■ What you will do:
Reproduce every one of the entries below line for line, changing nothing.

■ Data rows:
- - - - -
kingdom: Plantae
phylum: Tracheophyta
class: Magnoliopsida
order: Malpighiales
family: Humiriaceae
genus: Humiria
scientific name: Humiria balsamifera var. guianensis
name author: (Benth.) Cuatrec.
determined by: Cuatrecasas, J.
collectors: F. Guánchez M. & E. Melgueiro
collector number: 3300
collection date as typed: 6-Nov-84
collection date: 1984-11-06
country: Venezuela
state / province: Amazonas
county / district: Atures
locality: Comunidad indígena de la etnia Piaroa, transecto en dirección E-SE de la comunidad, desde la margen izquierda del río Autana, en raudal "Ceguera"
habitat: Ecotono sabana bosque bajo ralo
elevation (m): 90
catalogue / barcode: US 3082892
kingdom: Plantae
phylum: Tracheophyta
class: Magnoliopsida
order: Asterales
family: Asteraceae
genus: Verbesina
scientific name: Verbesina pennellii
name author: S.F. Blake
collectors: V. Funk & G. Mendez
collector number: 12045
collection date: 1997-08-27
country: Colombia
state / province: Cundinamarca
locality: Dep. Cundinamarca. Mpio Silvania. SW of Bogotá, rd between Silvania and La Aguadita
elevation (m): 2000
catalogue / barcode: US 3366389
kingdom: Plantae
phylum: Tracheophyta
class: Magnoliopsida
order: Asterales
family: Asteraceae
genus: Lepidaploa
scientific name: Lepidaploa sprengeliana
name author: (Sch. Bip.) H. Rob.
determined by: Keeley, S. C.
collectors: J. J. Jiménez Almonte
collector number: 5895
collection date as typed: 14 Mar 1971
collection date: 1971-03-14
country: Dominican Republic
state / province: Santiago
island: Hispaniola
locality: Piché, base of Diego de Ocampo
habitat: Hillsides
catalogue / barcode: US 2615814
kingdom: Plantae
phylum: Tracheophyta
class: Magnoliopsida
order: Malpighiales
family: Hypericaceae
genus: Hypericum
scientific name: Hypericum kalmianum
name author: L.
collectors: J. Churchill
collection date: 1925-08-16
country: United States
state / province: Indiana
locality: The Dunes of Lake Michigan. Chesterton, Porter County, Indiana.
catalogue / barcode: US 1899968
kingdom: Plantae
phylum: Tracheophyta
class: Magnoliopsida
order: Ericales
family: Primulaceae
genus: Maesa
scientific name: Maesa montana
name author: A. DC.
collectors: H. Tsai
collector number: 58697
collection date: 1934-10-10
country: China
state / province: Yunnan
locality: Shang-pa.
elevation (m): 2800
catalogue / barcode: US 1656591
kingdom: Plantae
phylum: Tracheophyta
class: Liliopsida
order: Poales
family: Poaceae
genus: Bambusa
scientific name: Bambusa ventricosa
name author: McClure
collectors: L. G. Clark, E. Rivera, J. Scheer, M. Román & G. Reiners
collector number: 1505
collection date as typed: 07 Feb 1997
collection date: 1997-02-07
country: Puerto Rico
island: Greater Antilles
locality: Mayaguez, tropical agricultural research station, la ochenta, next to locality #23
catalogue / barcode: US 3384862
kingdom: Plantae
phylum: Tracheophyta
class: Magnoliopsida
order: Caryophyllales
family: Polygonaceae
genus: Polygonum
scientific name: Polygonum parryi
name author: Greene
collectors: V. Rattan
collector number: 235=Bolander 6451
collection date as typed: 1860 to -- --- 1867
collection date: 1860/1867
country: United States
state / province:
- - - - -
■ Exercise solution:
kingdom: Plantae
phylum: Tracheophyta
class: Magnoliopsida
order: Malpighiales
family: Humiriaceae
genus: Humiria
scientific name: Humiria balsamifera var. guianensis
name author: (Benth.) Cuatrec.
determined by: Cuatrecasas, J.
collectors: F. Guánchez M. & E. Melgueiro
collector number: 3300
collection date as typed: 6-Nov-84
collection date: 1984-11-06
country: Venezuela
state / province: Amazonas
county / district: Atures
locality: Comunidad indígena de la etnia Piaroa, transecto en dirección E-SE de la comunidad, desde la margen izquierda del río Autana, en raudal "Ceguera"
habitat: Ecotono sabana bosque bajo ralo
elevation (m): 90
catalogue / barcode: US 3082892
kingdom: Plantae
phylum: Tracheophyta
class: Magnoliopsida
order: Asterales
family: Asteraceae
genus: Verbesina
scientific name: Verbesina pennellii
name author: S.F. Blake
collectors: V. Funk & G. Mendez
collector number: 12045
collection date: 1997-08-27
country: Colombia
state / province: Cundinamarca
locality: Dep. Cundinamarca. Mpio Silvania. SW of Bogotá, rd between Silvania and La Aguadita
elevation (m): 2000
catalogue / barcode: US 3366389
kingdom: Plantae
phylum: Tracheophyta
class: Magnoliopsida
order: Asterales
family: Asteraceae
genus: Lepidaploa
scientific name: Lepidaploa sprengeliana
name author: (Sch. Bip.) H. Rob.
determined by: Keeley, S. C.
collectors: J. J. Jiménez Almonte
collector number: 5895
collection date as typed: 14 Mar 1971
collection date: 1971-03-14
country: Dominican Republic
state / province: Santiago
island: Hispaniola
locality: Piché, base of Diego de Ocampo
habitat: Hillsides
catalogue / barcode: US 2615814
kingdom: Plantae
phylum: Tracheophyta
class: Magnoliopsida
order: Malpighiales
family: Hypericaceae
genus: Hypericum
scientific name: Hypericum kalmianum
name author: L.
collectors: J. Churchill
collection date: 1925-08-16
country: United States
state / province: Indiana
locality: The Dunes of Lake Michigan. Chesterton, Porter County, Indiana.
catalogue / barcode: US 1899968
kingdom: Plantae
phylum: Tracheophyta
class: Magnoliopsida
order: Ericales
family: Primulaceae
genus: Maesa
scientific name: Maesa montana
name author: A. DC.
collectors: H. Tsai
collector number: 58697
collection date: 1934-10-10
country: China
state / province: Yunnan
locality: Shang-pa.
elevation (m): 2800
catalogue / barcode: US 1656591
kingdom: Plantae
phylum: Tracheophyta
class: Liliopsida
order: Poales
family: Poaceae
genus: Bambusa
scientific name: Bambusa ventricosa
name author: McClure
collectors: L. G. Clark, E. Rivera, J. Scheer, M. Román & G. Reiners
collector number: 1505
collection date as typed: 07 Feb 1997
collection date: 1997-02-07
country: Puerto Rico
island: Greater Antilles
locality: Mayaguez, tropical agricultural research station, la ochenta, next to locality #23
catalogue / barcode: US 3384862
kingdom: Plantae
phylum: Tracheophyta
class: Magnoliopsida
order: Caryophyllales
family: Polygonaceae
genus: Polygonum
scientific name: Polygonum parryi
name author: Greene
collectors: V. Rattan
collector number: 235=Bolander 6451
collection date as typed: 1860 to -- --- 1867
collection date: 1860/1867
country: United States
state / province:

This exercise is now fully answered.